/data_hacks

Command line utilities for data analysis

Primary LanguagePython

data_hacks

Command line utilities for data analysis

Installing: pip install data_hacks

Installing from github pip install -e git://github.com/bitly/data_hacks.git#egg=data_hacks

Installing from source python setup.py install

data_hacks are friendly.

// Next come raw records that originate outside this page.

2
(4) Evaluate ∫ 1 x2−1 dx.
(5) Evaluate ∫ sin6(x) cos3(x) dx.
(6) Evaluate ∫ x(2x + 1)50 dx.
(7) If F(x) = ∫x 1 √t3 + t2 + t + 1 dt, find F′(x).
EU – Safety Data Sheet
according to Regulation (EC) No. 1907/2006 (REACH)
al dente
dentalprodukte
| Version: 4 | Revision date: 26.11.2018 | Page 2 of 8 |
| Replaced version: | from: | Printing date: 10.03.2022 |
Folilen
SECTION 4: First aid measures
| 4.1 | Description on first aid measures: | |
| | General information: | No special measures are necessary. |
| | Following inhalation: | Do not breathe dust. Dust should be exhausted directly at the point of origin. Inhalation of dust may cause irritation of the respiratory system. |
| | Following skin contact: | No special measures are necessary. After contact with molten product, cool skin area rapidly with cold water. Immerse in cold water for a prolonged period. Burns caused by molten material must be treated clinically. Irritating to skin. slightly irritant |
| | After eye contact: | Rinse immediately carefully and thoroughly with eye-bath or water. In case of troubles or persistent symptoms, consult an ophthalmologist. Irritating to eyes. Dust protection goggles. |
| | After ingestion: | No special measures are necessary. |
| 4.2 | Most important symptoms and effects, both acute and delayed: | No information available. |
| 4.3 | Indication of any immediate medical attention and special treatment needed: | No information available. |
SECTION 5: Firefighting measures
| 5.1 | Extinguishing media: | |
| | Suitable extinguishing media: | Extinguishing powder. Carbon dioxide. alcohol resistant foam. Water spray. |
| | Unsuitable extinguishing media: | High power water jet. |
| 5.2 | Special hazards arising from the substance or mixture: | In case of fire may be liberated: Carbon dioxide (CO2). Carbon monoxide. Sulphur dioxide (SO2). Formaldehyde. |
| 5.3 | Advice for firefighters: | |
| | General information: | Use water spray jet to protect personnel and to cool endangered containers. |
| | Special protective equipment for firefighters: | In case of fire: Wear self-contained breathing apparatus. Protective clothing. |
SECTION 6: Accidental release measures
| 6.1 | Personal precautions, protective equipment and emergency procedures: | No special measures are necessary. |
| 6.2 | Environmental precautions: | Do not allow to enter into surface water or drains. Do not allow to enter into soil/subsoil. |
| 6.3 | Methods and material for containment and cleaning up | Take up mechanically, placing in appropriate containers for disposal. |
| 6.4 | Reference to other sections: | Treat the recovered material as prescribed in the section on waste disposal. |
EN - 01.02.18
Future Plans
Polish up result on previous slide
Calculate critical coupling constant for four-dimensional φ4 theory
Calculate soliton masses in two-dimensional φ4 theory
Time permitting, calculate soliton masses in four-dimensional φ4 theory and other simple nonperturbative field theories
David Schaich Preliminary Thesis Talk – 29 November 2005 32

Ask them for usage information with --help

histogram.py

A utility that parses input data points and outputs a text histogram

Example:

$ cat /tmp/data | histogram.py
# NumSamples = 29; Max = 10.00; Min = 1.00
# Mean = 4.379310; Variance = 5.131986; SD = 2.265389
# each * represents a count of 1
    1.0000 -     1.9000 [     1]: *
    1.9000 -     2.8000 [     5]: *****
    2.8000 -     3.7000 [     8]: ********
    3.7000 -     4.6000 [     3]: ***
    4.6000 -     5.5000 [     4]: ****
    5.5000 -     6.4000 [     2]: **
    6.4000 -     7.3000 [     3]: ***
    7.3000 -     8.2000 [     1]: *
    8.2000 -     9.1000 [     1]: *
    9.1000 -    10.0000 [     1]: *

ninety_five_percent.py

A utility script that takes a stream of decimal values and outputs the 95% time.

This is useful for finding the 95% response time from access logs.

Example (assuming response time is the last column in your access log):

$ cat access.log | awk '{print $NF}' | ninety_five_percent.py

sample.py

Filter a stream to a random sub-sample of the stream

Example:

$ cat access.log | sample.py 10% | post_process.py

run_for.py

Pass through data for a specified amount of time

Example:

$ tail -f access.log | run_for.py 10s | post_process.py

bar_chart.py

Generate an ascii bar chart for input data (this is like a visualization of uniq -c)

$ cat data | bar_chart.py --sort-keys
# each * represents a count of 2
19:0 [     1] 
19:1 [    24] ************
19:2 [     3] *
19:3 [     9] ****
19:4 [     5] **
19:5 [    41] ********************
20:0 [   115] *********************************************************
20:1 [   181] ******************************************************************************************
20:2 [   136] ********************************************************************
20:3 [   155] *****************************************************************************
20:4 [   150] ***************************************************************************
20:5 [    79] ***************************************
21:0 [    64] ********************************
21:1 [     8] ****

bar_chart.py also supports ingesting aggregated values. Simply provide a two column input of keyvalue:

$ cat data | uniq -c | bar_chart.py --sort-keys --agg-values

This is very convenient if you pull data out, say Hadoop or MySQL already aggregated.